Though astronomers since the ancient Greeks have known of this principle, it takes very good telescopes to make accurate measurements. Mitchell mounted a camera on his telescope so he could take photographs of the stars, and his original 1914 camera still resides in McCormick. Throughout the eight decades that UVA conducted the parallax program, McCormick accumulated glass plate photographs of the night sky almost every night.
Several factors brought the parallax program to a halt in the 1990s. The light pollution in Charlottesville grew increasingly worse, distorting the photographs. Kodak had decided not to manufacture glass plates because there wasn’t enough demand for them—digital cameras had become very popular. The program died when astronomers started using satellites to do the work.

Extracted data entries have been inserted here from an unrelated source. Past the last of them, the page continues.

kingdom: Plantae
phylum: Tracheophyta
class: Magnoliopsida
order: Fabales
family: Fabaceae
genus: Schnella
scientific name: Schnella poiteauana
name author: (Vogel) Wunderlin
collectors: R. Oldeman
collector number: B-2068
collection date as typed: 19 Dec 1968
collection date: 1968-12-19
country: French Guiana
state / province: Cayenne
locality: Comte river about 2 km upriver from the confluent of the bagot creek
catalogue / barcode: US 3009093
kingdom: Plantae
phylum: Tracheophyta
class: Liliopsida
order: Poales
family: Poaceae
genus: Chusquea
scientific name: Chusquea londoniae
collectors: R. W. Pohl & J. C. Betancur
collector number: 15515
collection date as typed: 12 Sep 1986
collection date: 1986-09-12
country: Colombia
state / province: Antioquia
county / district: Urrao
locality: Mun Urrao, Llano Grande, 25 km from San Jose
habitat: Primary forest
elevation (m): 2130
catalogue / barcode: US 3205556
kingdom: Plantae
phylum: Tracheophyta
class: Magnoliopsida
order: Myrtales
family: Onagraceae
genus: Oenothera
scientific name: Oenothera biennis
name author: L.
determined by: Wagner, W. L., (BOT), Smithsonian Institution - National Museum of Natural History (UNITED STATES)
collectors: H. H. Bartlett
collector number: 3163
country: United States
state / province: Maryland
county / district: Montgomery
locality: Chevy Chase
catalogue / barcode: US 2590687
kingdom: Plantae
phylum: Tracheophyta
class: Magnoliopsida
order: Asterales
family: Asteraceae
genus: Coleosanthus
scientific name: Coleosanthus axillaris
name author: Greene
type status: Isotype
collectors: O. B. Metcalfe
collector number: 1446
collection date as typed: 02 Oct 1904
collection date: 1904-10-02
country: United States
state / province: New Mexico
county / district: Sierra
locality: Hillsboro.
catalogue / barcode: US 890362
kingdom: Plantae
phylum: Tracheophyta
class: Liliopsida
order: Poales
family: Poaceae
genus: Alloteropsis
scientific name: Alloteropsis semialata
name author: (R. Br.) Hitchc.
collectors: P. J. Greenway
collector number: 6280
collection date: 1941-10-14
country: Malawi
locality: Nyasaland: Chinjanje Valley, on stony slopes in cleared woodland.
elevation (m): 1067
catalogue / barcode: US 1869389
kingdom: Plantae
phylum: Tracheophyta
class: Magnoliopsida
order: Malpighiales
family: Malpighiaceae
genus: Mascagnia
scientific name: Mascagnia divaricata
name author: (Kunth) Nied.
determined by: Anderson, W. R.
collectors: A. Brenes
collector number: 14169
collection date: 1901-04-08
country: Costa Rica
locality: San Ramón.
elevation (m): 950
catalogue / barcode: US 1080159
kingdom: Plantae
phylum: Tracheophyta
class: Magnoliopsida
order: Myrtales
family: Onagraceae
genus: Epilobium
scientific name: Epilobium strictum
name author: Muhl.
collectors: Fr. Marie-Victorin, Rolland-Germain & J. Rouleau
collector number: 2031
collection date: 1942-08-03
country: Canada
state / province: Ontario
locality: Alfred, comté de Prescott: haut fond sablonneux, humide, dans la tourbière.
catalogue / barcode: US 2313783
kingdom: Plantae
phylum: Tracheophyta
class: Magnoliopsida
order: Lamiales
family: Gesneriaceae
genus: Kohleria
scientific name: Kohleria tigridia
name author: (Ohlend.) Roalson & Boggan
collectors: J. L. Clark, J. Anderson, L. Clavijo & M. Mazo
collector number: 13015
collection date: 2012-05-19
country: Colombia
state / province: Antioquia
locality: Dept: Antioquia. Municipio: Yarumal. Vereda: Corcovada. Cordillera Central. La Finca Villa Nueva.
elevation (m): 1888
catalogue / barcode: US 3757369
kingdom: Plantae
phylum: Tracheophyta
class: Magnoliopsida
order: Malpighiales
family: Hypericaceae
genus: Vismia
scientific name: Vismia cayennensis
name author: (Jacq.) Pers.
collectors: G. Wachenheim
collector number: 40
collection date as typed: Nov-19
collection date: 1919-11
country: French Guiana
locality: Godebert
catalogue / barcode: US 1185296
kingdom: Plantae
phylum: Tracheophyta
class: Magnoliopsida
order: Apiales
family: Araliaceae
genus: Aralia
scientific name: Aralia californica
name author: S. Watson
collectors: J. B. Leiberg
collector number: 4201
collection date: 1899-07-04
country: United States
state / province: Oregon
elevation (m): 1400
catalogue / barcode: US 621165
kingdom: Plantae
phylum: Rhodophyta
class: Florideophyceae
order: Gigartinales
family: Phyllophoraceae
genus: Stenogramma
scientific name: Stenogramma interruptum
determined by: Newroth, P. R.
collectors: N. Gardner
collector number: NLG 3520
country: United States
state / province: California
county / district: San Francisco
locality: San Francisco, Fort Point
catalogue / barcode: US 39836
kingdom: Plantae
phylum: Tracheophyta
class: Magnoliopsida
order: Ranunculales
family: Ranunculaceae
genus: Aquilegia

Yet UVA astronomy is still in business. Research continues at Fan Mountain, where UVA has two research telescopes 20 miles south of the city. And thanks to a $10 million donation from alumnus Frank Levinson and his wife, the astronomy department has partnered with the University of Arizona to build a large binocular telescope on Arizona’s Mount Graham, so that UVA can have a share in observing time at a topnotch facility—the primary draw for an astronomy department.—W.G.